On the bug front, one of the flaws fixed in this update may be a curious after-effect of Chinese government censorship. In some versions of iPhones with specific region settings in place, just typing the word “Taiwan” or using the Taiwan flag emoji would cause the phone to completely crash. This flaw was discovered and written up by security researcher Patrick Wardle, who examined the code and found that this phone-crashing behavior was not the intent of the censorship code (it should merely not render the censored emoji or text), and disclosed the flaw to Apple.
The bug was then assigned CVE-2018-4290 and addressed in this patch – not to remove the censorship, but to fix the flaw in the code that was causing it to crash phones in certain configurations.
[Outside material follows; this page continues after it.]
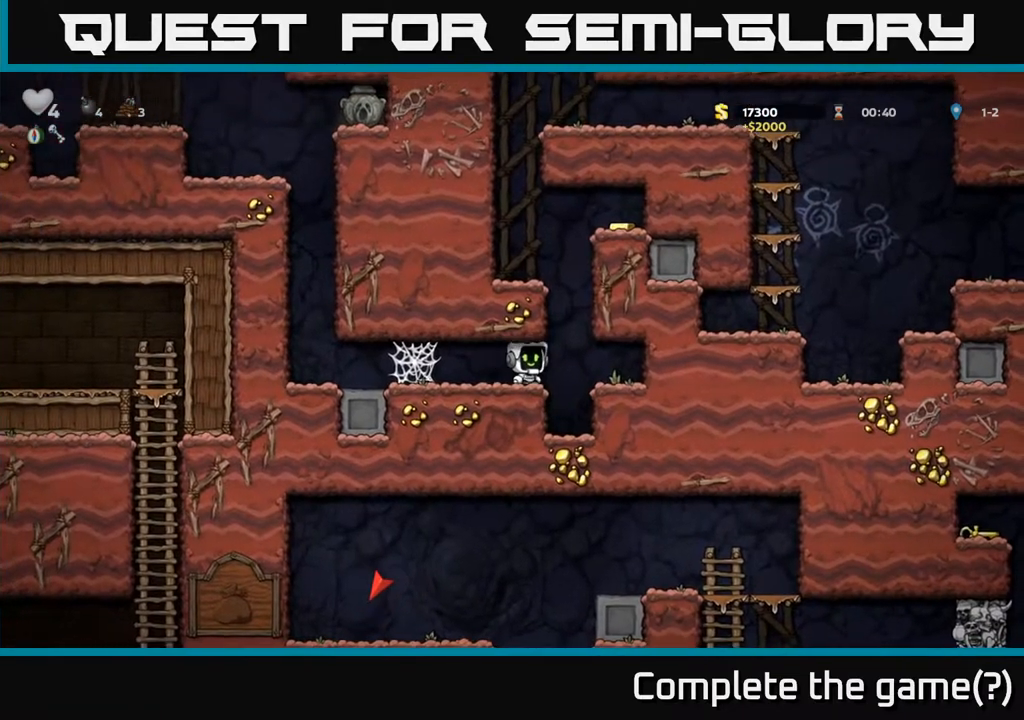
{"buttons": ["DPAD_LEFT"], "left_stick": "center", "right_stick": "center", "events": [[33, "A", "down"], [67, "DPAD_RIGHT", "up"], [100, "DPAD_LEFT", "down"], [167, "A", "up"], [317, "A", "down"], [433, "A", "up"]]}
Writes Wardle:
Though [this bug’s] impact was limited to a denial of service (NULL-pointer dereference) it made for an interesting case study of analyzing iOS code …and if Apple hadn’t tried to appease the Chinese government in the first place, there would be no bug!
The full details of the security updates for iOS 11.4.1 can be found in Apple’s article about the security content of iOS 11.4.1. Several of the CVEs are for issues found in WebKit, used by Safari and iOS mail, including denial of service and arbitrary code execution flaws.
Apple release iOS 11.4.1 on 9 July, so if you have an iPhone 5s or iPad Air or newer, you’ll find the update via “Software Updates” in the Settings app.